L’université de Montpellier 1 inaugure la première chaire française dédiée à la santé des chefs d’entreprise. L’enjeu est scientifique et sociétal : créer de la littérature permettrait, à terme, de fonder les bases d’un service de santé au travail pour les non-salariés.
« Il existe plus de statistiques sur les baleines bleues que sur les patrons », lance Olivier Torrès. Pour remédier à cette lacune universitaire, ce professeur des Universités (en management) à Montpellier et chercheur associé à l’EM Lyon* vient d’inaugurer la première chaire dédiée à la santé des entrepreneurs, fondée avec le soutien du centre des jeunes dirigeants d’entreprise, et s’inscrivant dans le cadre du Labex**.
Son dada : on ignore tout de la santé des dirigeants de PME, artisans, commerçants, travailleurs non-salariés. Cette évidence le frappe il y a deux ans et demi : un chef d’entreprise se suicide, laissant derrière lui une lettre où il demande pardon à ses quelques salariés pour avoir lâché le navire. Qui aurait de fait coulé si ce n’était la mobilisation des réseaux sociaux ébranlés par sa fille.
Dans le même temps, un salarié électricien se pend. « Midi libre » lui consacre 15 lignes, rapporte Olivier Torrès. « Quand un salarié se suicide, il fait la Une, certes à juste titre. Mais quand un entrepreneur disparaît, c’est un fait divers », schématise-t-il. Selon lui, 2 patrons se suicident par jour dans l’anonymat. Pourtant, leur santé est essentielle à leur entreprise qui leur survit difficilement. « Quand Édouard Michelin ou Steve Jobs meurent, l’action en bourse chute de 1,5 point, mais quand c’est un petit patron, c’est la boîte qui coule. Plus la taille de la société est petite, plus la santé du patron est cruciale », développe Olivier Torrès. C’est aussi la richesse de la société française qui est menacée : les PME représentent 98 % des entreprises en France, soit les 2/3 des emplois, et 55 % du PIB selon le professeur de management.
Facteurs salutogènes
Avec 6 doctorants et 2 professeurs de management professionnel (M. Torrès et le Pr Karim Messeghem) à la chaire, l’enjeu numéro 1 est de produire de la littérature. Olivier Torrès ne part pas de rien : il a fondé Amarok, un observatoire destiné à briser ce qu’il considère comme un tabou. « Les patrons sont prisonniers de leur rôle de leader et n’ont pas la place pour exprimer une souffrance », explique-t-il.

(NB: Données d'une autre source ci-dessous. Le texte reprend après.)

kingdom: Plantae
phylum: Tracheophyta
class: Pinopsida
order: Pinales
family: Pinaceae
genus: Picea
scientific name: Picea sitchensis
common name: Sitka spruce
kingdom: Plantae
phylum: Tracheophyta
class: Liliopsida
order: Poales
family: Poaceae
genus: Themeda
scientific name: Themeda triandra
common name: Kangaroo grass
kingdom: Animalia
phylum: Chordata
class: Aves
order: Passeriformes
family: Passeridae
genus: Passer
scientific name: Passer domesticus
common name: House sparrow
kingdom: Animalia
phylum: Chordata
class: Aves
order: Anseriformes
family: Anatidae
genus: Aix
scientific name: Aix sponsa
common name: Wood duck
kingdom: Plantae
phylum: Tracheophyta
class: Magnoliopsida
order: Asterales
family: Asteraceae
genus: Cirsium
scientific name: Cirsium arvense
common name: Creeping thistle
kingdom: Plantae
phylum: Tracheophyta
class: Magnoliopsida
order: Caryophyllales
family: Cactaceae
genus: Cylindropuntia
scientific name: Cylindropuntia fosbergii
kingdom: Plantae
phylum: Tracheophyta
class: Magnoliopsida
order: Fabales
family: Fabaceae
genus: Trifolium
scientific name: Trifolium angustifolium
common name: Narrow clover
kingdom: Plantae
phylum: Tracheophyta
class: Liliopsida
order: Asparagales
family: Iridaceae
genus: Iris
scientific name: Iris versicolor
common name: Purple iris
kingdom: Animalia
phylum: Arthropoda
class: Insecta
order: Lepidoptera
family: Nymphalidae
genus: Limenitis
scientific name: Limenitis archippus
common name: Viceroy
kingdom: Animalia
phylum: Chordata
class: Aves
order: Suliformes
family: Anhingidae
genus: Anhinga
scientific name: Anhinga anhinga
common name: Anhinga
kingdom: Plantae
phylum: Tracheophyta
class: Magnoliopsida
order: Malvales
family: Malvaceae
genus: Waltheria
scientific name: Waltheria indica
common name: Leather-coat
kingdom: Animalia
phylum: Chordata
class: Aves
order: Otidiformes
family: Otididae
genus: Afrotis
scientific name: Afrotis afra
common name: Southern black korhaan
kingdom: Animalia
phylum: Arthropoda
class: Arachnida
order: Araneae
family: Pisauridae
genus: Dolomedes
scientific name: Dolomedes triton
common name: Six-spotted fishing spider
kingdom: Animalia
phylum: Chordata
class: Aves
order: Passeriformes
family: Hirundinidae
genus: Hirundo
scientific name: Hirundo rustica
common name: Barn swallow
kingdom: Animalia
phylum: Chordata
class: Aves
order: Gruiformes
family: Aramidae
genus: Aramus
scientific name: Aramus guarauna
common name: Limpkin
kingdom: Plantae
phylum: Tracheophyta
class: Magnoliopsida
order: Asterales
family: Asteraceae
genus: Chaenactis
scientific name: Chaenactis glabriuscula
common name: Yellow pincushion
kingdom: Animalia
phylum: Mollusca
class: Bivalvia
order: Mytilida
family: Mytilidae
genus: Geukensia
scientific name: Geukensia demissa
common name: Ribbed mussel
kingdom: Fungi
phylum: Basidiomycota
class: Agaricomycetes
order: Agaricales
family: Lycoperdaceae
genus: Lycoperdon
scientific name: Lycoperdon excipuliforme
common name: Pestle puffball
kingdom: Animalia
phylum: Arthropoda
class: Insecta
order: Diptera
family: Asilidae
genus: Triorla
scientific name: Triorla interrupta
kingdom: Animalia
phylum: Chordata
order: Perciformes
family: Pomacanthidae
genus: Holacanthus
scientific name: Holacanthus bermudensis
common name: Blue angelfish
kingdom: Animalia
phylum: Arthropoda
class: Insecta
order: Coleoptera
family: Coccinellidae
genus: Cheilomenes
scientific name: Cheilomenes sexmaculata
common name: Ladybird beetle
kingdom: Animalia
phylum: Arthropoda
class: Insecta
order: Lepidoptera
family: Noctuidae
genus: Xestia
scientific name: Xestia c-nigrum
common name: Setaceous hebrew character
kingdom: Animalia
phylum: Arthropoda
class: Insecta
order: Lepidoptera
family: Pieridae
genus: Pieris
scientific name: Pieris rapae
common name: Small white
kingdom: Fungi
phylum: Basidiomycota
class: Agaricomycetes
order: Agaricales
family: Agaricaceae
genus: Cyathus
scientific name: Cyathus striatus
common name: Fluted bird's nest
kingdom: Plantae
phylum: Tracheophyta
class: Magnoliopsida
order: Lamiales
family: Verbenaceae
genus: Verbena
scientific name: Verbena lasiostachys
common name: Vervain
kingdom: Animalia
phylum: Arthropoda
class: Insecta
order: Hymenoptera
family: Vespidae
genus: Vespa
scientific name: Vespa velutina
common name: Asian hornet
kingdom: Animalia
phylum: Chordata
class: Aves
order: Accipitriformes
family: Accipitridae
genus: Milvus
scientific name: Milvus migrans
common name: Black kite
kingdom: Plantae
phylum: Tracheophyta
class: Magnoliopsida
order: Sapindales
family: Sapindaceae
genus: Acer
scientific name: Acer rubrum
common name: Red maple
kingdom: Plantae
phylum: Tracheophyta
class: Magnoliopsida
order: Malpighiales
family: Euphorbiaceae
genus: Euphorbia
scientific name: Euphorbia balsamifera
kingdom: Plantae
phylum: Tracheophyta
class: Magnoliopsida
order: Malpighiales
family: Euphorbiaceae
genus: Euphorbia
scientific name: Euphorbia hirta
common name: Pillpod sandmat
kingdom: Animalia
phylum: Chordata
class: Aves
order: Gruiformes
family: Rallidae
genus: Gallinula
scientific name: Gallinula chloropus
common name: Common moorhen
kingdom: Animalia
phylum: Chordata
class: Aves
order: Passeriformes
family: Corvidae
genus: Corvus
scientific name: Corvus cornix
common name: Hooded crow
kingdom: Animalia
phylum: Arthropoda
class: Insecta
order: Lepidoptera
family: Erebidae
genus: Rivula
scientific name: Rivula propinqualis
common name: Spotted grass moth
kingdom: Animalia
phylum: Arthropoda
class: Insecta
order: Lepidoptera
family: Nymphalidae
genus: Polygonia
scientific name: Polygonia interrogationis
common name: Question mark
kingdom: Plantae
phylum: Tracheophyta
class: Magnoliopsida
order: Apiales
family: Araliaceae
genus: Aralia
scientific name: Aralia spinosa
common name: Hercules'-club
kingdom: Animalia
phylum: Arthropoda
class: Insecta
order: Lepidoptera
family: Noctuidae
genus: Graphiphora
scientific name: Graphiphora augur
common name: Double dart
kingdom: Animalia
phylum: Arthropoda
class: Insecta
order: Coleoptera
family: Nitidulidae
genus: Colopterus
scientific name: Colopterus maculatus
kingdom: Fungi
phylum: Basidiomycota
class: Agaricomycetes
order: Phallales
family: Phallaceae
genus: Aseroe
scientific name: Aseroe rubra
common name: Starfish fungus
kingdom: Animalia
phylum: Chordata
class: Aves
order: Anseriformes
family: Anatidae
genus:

Les dirigeants bénéficient néanmoins des facteurs « salutogènes, qui améliorent la santé », souligne Olivier Torrès. D’après une étude réalisée par Amarok en partenariat avec la mutuelle Malakoff Mederick sur 1 000 chefs d’entreprises comparés à des salariés, les premiers seraient en meilleure santé, souffriraient moins de troubles musculo-squelettiques, auraient un meilleur tonus, et ressentiraient moins la fatigue. « Être entrepreneur est bon pour la santé ! » assure M. Torrès. Mais le burnout peut-être aussi plus aigu chez eux. La chaire devrait permettre de développer les connaissances sur ces facteurs positifs. À l’avenir, elle permettra peut-être de fonder un service de santé au travail pour les chefs des PME, espère Olivier Torrès.
*Auteur de La santé du dirigeant : de la souffrance patronale à l’entreprenariat salutaire (Éditions de Boeck).
**Labex : laboratoire d’excellence, label national accordé à Montpellier 1.